(Items from a dataset)
========================================

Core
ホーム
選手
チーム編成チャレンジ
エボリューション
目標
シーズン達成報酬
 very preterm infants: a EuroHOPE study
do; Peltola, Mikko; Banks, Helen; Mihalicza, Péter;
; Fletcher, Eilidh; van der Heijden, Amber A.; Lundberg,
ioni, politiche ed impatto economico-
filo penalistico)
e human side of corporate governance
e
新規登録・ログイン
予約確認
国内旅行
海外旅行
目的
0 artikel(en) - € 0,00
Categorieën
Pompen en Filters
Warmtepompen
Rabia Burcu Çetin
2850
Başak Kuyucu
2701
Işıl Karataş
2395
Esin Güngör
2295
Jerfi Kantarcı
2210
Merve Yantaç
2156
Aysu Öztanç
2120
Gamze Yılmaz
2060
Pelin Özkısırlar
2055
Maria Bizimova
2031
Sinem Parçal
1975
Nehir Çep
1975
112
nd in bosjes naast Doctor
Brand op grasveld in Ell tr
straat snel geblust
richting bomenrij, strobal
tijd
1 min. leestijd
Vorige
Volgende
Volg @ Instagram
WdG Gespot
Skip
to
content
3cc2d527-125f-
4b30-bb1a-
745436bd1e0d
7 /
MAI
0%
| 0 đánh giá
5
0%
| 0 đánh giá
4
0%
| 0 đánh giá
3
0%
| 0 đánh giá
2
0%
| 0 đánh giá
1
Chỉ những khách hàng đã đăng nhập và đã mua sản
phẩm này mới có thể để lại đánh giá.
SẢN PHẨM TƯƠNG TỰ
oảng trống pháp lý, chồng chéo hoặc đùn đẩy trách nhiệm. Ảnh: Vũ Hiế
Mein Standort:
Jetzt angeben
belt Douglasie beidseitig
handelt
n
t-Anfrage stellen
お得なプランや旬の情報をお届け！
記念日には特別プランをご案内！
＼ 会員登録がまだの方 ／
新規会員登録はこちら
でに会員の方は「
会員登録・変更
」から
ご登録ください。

========================================

### Prompt
Exactly as written above, copy out all the records.

### Solution to the exercise
Core
ホーム
選手
チーム編成チャレンジ
エボリューション
目標
シーズン達成報酬
 very preterm infants: a EuroHOPE study
do; Peltola, Mikko; Banks, Helen; Mihalicza, Péter;
; Fletcher, Eilidh; van der Heijden, Amber A.; Lundberg,
ioni, politiche ed impatto economico-
filo penalistico)
e human side of corporate governance
e
新規登録・ログイン
予約確認
国内旅行
海外旅行
目的
0 artikel(en) - € 0,00
Categorieën
Pompen en Filters
Warmtepompen
Rabia Burcu Çetin
2850
Başak Kuyucu
2701
Işıl Karataş
2395
Esin Güngör
2295
Jerfi Kantarcı
2210
Merve Yantaç
2156
Aysu Öztanç
2120
Gamze Yılmaz
2060
Pelin Özkısırlar
2055
Maria Bizimova
2031
Sinem Parçal
1975
Nehir Çep
1975
112
nd in bosjes naast Doctor
Brand op grasveld in Ell tr
straat snel geblust
richting bomenrij, strobal
tijd
1 min. leestijd
Vorige
Volgende
Volg @ Instagram
WdG Gespot
Skip
to
content
3cc2d527-125f-
4b30-bb1a-
745436bd1e0d
7 /
MAI
0%
| 0 đánh giá
5
0%
| 0 đánh giá
4
0%
| 0 đánh giá
3
0%
| 0 đánh giá
2
0%
| 0 đánh giá
1
Chỉ những khách hàng đã đăng nhập và đã mua sản
phẩm này mới có thể để lại đánh giá.
SẢN PHẨM TƯƠNG TỰ
oảng trống pháp lý, chồng chéo hoặc đùn đẩy trách nhiệm. Ảnh: Vũ Hiế
Mein Standort:
Jetzt angeben
belt Douglasie beidseitig
handelt
n
t-Anfrage stellen
お得なプランや旬の情報をお届け！
記念日には特別プランをご案内！
＼ 会員登録がまだの方 ／
新規会員登録はこちら
でに会員の方は「
会員登録・変更
」から
ご登録ください。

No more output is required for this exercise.